Scale Matters: Even tens of millions of bitstrings barely graze the surface of a 105-bit space, making collisions extraordinarily rare without a skewed distribution.
Data Handling: Bit-packing and more efficient I/O can drastically reduce run times and memory usage compared to naive approaches.
Skew Produces Meaningful Repetitions: A non-uniform distribution - though still contrived - reveals the collisions and “heavy outputs” more akin to quantum sampling than a purely flat distribution.

The [F]utility of RCS Benchmarking

Yet, it’s important to recognize the limitations of RCS itself. The benchmark is intentionally designed to be hard for classical computers but more “natural” for quantum devices. In this sense, it serves as a theoretical stress test rather than a practical solution to a real-world computational need. Some argue that this mismatch renders RCS an unfair comparison: it doesn’t address industrial problems like optimization or cryptography, yet it trumpets “supremacy” simply because classical simulation at large scale becomes infeasible.

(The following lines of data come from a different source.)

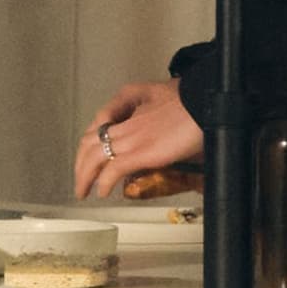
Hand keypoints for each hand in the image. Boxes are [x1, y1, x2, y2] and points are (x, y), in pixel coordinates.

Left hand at [74, 78, 202, 199]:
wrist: (206, 102)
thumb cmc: (194, 99)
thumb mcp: (166, 96)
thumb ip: (153, 109)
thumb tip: (153, 129)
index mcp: (132, 105)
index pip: (100, 124)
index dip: (91, 142)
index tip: (90, 156)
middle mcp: (127, 122)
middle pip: (90, 142)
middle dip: (80, 163)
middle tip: (81, 179)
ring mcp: (132, 138)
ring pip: (94, 157)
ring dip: (84, 176)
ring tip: (83, 190)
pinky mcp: (142, 152)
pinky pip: (113, 169)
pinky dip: (103, 182)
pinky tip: (103, 192)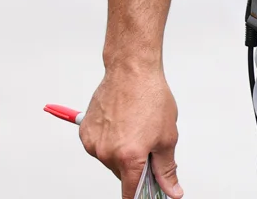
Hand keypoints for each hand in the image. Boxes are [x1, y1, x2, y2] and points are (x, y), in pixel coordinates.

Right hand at [80, 66, 182, 198]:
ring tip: (134, 127)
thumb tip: (171, 191)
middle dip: (135, 166)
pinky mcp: (85, 131)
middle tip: (147, 144)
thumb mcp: (167, 136)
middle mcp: (107, 153)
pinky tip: (120, 123)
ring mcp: (93, 142)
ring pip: (109, 159)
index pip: (130, 193)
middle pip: (121, 174)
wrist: (131, 69)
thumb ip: (166, 169)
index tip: (145, 196)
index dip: (139, 197)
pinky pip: (98, 145)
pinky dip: (108, 140)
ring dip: (121, 152)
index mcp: (129, 157)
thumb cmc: (151, 97)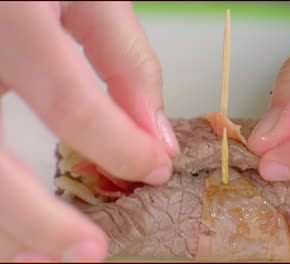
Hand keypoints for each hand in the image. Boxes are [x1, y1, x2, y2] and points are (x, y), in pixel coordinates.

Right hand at [0, 2, 177, 261]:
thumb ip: (125, 60)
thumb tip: (154, 134)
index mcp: (12, 14)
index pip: (69, 101)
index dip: (118, 144)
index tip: (155, 166)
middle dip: (37, 219)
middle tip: (90, 252)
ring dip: (4, 230)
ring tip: (43, 259)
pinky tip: (12, 230)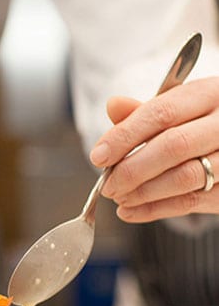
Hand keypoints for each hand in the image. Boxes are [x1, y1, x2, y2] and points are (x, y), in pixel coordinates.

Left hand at [89, 78, 218, 221]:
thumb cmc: (200, 123)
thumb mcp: (179, 109)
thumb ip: (144, 112)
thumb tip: (112, 105)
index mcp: (209, 94)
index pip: (162, 113)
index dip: (125, 136)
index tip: (98, 156)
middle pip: (173, 146)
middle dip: (131, 169)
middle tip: (107, 185)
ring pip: (185, 177)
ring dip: (142, 192)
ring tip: (119, 197)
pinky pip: (192, 202)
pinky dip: (155, 209)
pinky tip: (131, 211)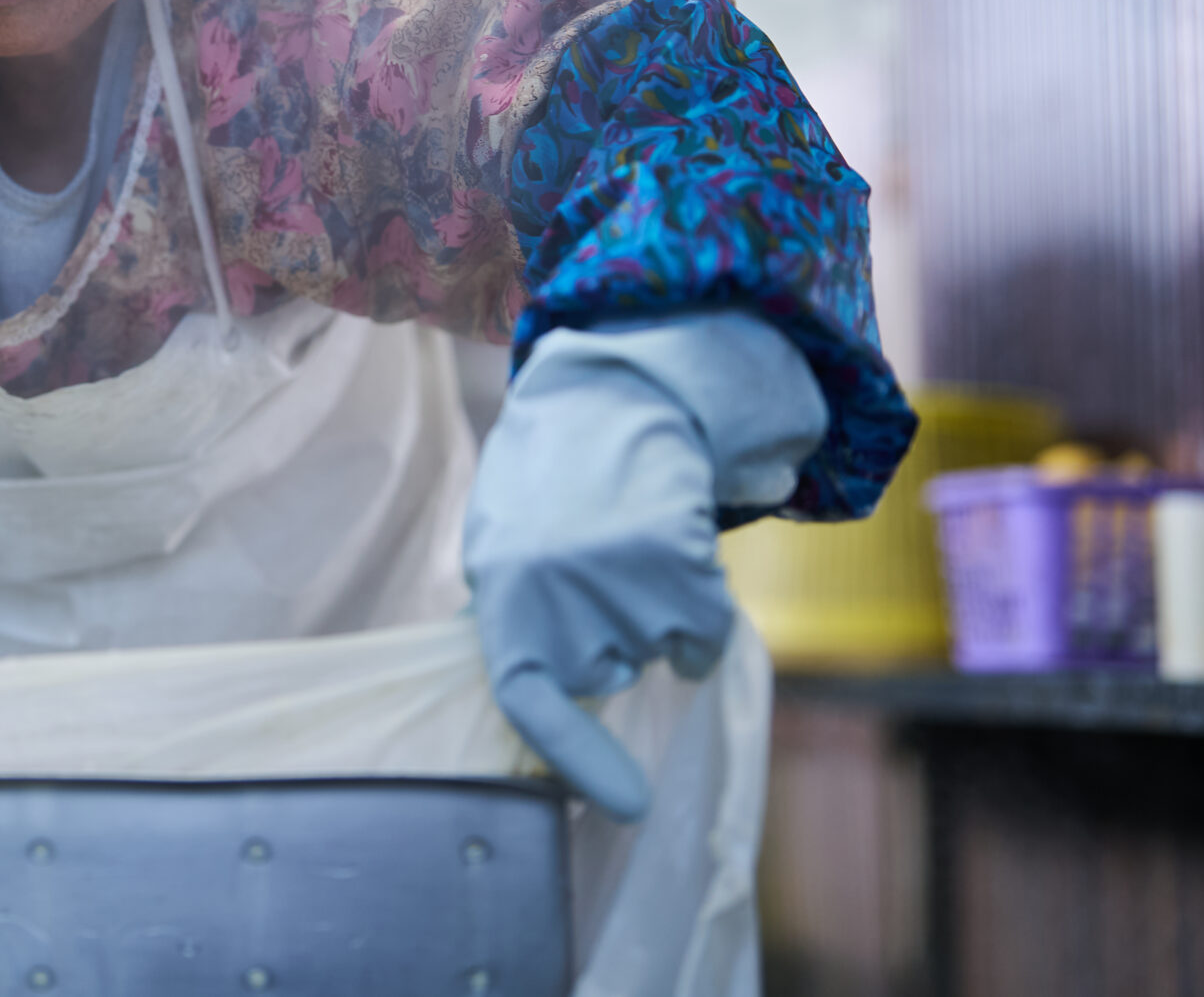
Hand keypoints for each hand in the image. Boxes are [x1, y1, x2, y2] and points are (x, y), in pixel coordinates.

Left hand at [463, 314, 824, 818]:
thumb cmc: (549, 481)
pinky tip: (672, 547)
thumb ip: (512, 621)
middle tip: (592, 563)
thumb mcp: (499, 549)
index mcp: (503, 598)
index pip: (531, 700)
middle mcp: (555, 597)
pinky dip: (701, 609)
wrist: (611, 396)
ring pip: (663, 651)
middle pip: (609, 672)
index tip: (631, 807)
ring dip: (658, 615)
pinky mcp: (676, 564)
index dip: (577, 761)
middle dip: (609, 637)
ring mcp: (616, 581)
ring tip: (626, 541)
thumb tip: (534, 694)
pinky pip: (705, 632)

At the same time, RCS has value as a demonstration of hardware maturity - showing that qubits can generate massive, complex distributions no known classical machine can match. But its “[f]utility” lies in the fact that, while it makes for a bold headline, it doesn’t immediately translate into breakthroughs in commercial or scientific fields. Instead, RCS is a niche benchmark that leverages quantum effects in a contrived setting, making it a spectacular but ultimately futile show of power.

What’s Next

Looking ahead, we’ll push beyond purely synthetic datasets. In our next post, we’ll generate actual random quantum circuits, run them on a small, real quantum processor, and compare those outputs against a well-established classical simulator. Naturally, we’re limited to only a few qubits, as large-scale classical simulation remains out of reach for everyone - even Google. Still, it’s a vital step toward understanding the true nature of quantum supremacy claims: not only how quantum devices handle contrived tasks, but also whether these insights hint at future, genuinely useful quantum applications.

[1] Numbers based on publicly available data as of December 2024, typically calculated by the claimed content added daily and earlier trends.